[Stored items]
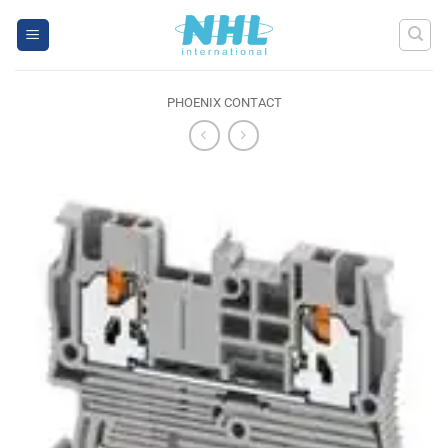
Skip
to
content
PHOENIX CONTACT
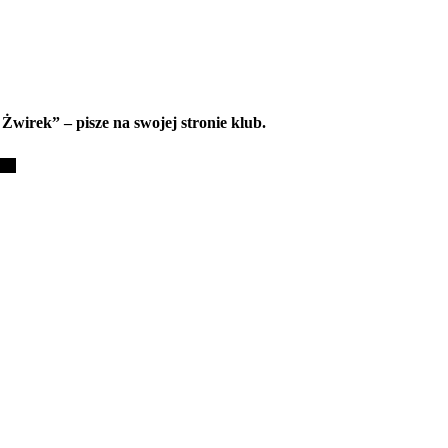
wirek” – pisze na swojej stronie klub.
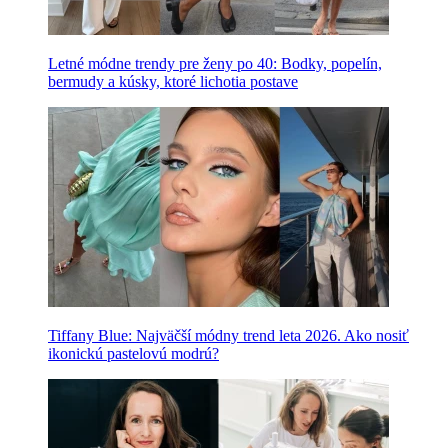
Letné módne trendy pre ženy po 40: Bodky, popelín,
bermudy a kúsky, ktoré lichotia postave
Tiffany Blue: Najväčší módny trend leta 2026. Ako nosiť
ikonickú pastelovú modrú?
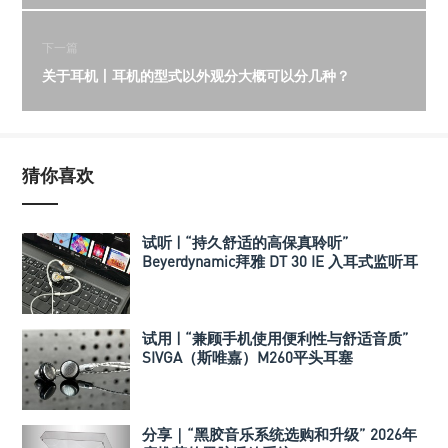
下一篇
关于耳机丨耳机的型式以外观分大概可以分几种？
猜你喜欢
试听 | “持久舒适的高保真聆听”
Beyerdynamic拜雅 DT 30 IE 入耳式监听耳
机
试用 | “兼顾手机使用便利性与舒适音质”
SIVGA（斯唯嘉）M260平头耳塞
分享｜“黑胶音乐系统选购和升级” 2026年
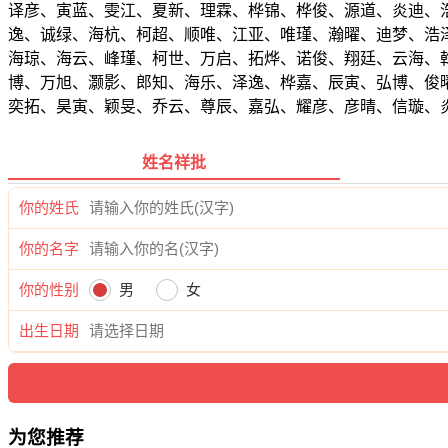
译彦、寅蓝、雯江、夏新、理霖、桦锦、桦俊、源道、炎迪、
逸、诚绿、海杭、柯超、顺唯、江亚、唯瑾、瀚曜、迪梦、浩
海琼、海云、峰瑾、柯世、万启、拓烨、诺俊、翔廷、云海、
博、万旭、灏影、郎知、海乐、泽逸、桦嘉、辰寅、弘博、俊
奕拓、昊寅、颖旻、乔云、尊辰、嘉弘、耀彦、彦晴、信璇、
姓名祥批
你的姓氏
你的名字
你的性别
男
女
出生日期
为您推荐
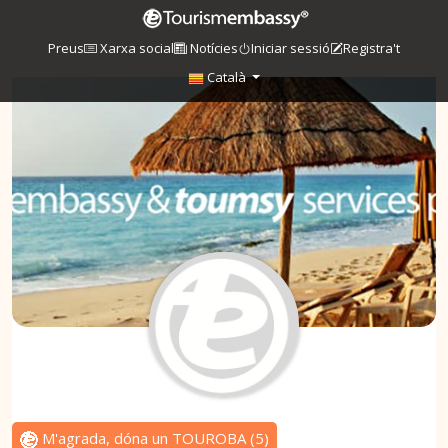
Preus
Xarxa social
Notícies
Iniciar sessió
Registra't
Català
M'agrada, dóna un TOUROBA
(
5
)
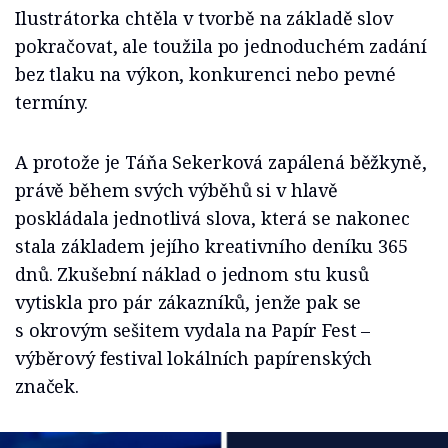
Ilustrátorka chtěla v tvorbě na základě slov
pokračovat, ale toužila po jednoduchém zadání
bez tlaku na výkon, konkurenci nebo pevné
termíny.
A protože je Táňa Sekerková zapálená běžkyně,
právě během svých výběhů si v hlavě
poskládala jednotlivá slova, která se nakonec
stala základem jejího kreativního deníku 365
dnů. Zkušební náklad o jednom stu kusů
vytiskla pro pár zákazníků, jenže pak se
s okrovým sešitem vydala na Papír Fest –
výběrový festival lokálních papírenských
značek.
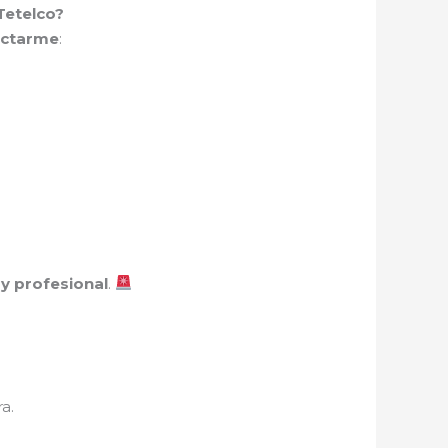
Tetelco?
actarme
:
 y profesional
.
a.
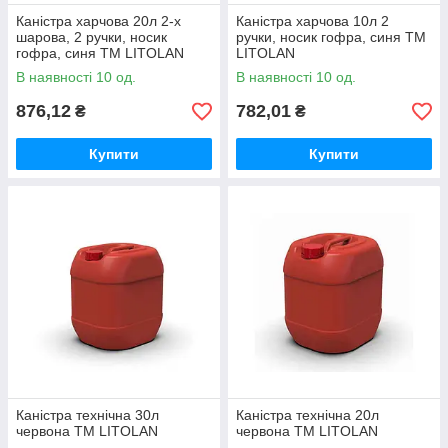
Каністра харчова 20л 2-х
Каністра харчова 10л 2
шарова, 2 ручки, носик
ручки, носик гофра, синя ТМ
гофра, синя ТМ LITOLAN
LITOLAN
В наявності 10 од.
В наявності 10 од.
876,12
782,01
₴
₴
Купити
Купити
Каністра технічна 30л
Каністра технічна 20л
червона ТМ LITOLAN
червона ТМ LITOLAN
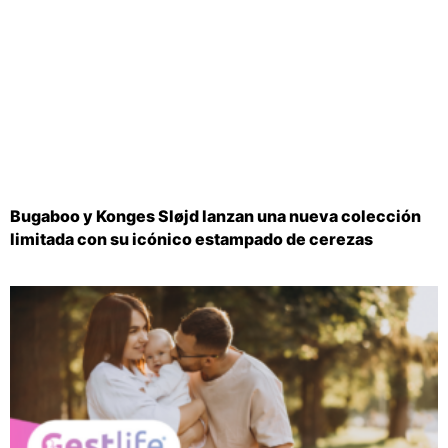
Bugaboo y Konges Sløjd lanzan una nueva colección
limitada con su icónico estampado de cerezas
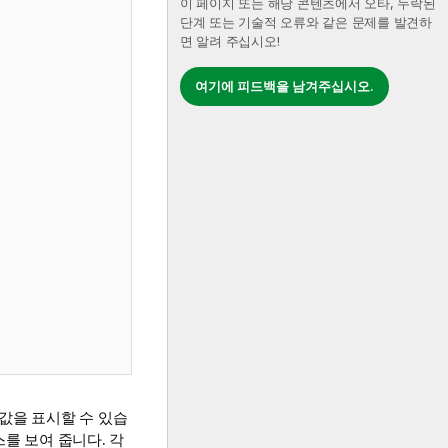
이 페이지 또는 해당 콘텐츠에서 오타, 누락된
단계 또는 기술적 오류와 같은 문제를 발견하
면 알려 주십시오!
여기에 피드백을 남겨주십시오.
값을 표시할 수 있습
를 보여 줍니다. 각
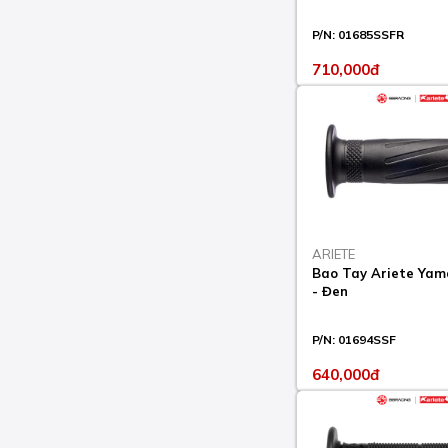
DIAVEL DIESEL 1200
P/N:
01685SSFR
2017-18
710,000đ
DIAVEL STRADA 1200
2013-14
DIAVEL TITANIUM 1200
2015
DIAVEL V4 2023
HYPERMOTARD 1100
2007-09
ARIETE
HYPERMOTARD 1100 S
Bao Tay Ariete Ya
2007-09
- Đen
HYPERMOTARD 698
P/N:
01694SSF
MONO 2024
640,000đ
HYPERMOTARD 796
2010-12
HYPERMOTARD 821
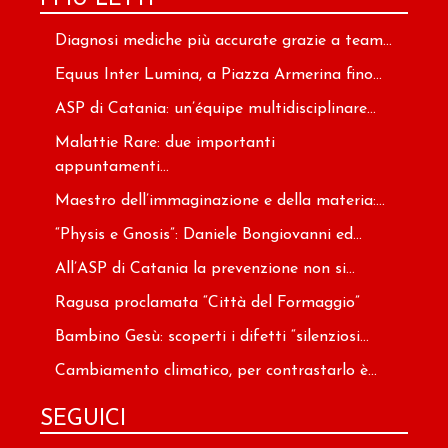
Diagnosi mediche più accurate grazie a team...
Equus Inter Lumina, a Piazza Armerina fino...
ASP di Catania: un’équipe multidisciplinare...
Malattie Rare: due importanti
appuntamenti...
Maestro dell’immaginazione e della materia:...
“Physis e Gnosis”: Daniele Bongiovanni ed...
All’ASP di Catania la prevenzione non si...
Ragusa proclamata “Città del Formaggio”
Bambino Gesù: scoperti i difetti “silenziosi...
Cambiamento climatico, per contrastarlo è...
SEGUICI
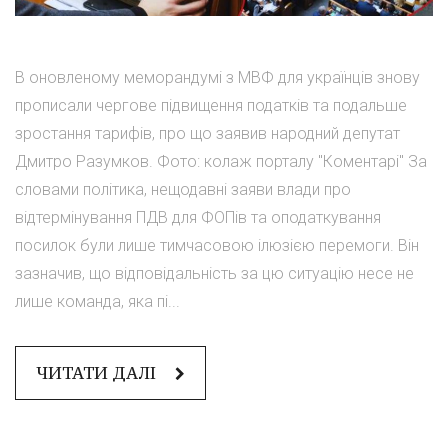
В оновленому меморандумі з МВФ для українців знову
прописали чергове підвищення податків та подальше
зростання тарифів, про що заявив народний депутат
Дмитро Разумков. Фото: колаж порталу "Коментарі" За
словами політика, нещодавні заяви влади про
відтермінування ПДВ для ФОПів та оподаткування
посилок були лише тимчасовою ілюзією перемоги. Він
зазначив, що відповідальність за цю ситуацію несе не
лише команда, яка пі...
ЧИТАТИ ДАЛІ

§ Work instructions
Out of the records above, please copy exactly the lines from the line with "právě během svých výběhů si v hlavě" up to and including the line with "HYPERMOTARD 796", minus the pictures.

§ Answer to the problem
právě během svých výběhů si v hlavě
poskládala jednotlivá slova, která se nakonec
stala základem jejího kreativního deníku 365
dnů. Zkušební náklad o jednom stu kusů
vytiskla pro pár zákazníků, jenže pak se
s okrovým sešitem vydala na Papír Fest –
výběrový festival lokálních papírenských
značek.
Tetelco?
actarme
:
 y profesional
.
a.
Каністра харчова 20л 2-х
Каністра харчова 10л 2
шарова, 2 ручки, носик
ручки, носик гофра, синя ТМ
гофра, синя ТМ LITOLAN
LITOLAN
В наявності 10 од.
В наявності 10 од.
876,12
782,01
₴
₴
Купити
Купити
Каністра технічна 30л
Каністра технічна 20л
червона ТМ LITOLAN
червона ТМ LITOLAN
Bugaboo y Konges Sløjd lanzan una nueva colección
limitada con su icónico estampado de cerezas
이 페이지 또는 해당 콘텐츠에서 오타, 누락된
단계 또는 기술적 오류와 같은 문제를 발견하
면 알려 주십시오!
여기에 피드백을 남겨주십시오.
값을 표시할 수 있습
를 보여 줍니다. 각
DIAVEL DIESEL 1200
P/N:
01685SSFR
2017-18
710,000đ
DIAVEL STRADA 1200
2013-14
DIAVEL TITANIUM 1200
2015
DIAVEL V4 2023
HYPERMOTARD 1100
2007-09
ARIETE
HYPERMOTARD 1100 S
Bao Tay Ariete Ya
2007-09
- Đen
HYPERMOTARD 698
P/N:
01694SSF
MONO 2024
640,000đ
HYPERMOTARD 796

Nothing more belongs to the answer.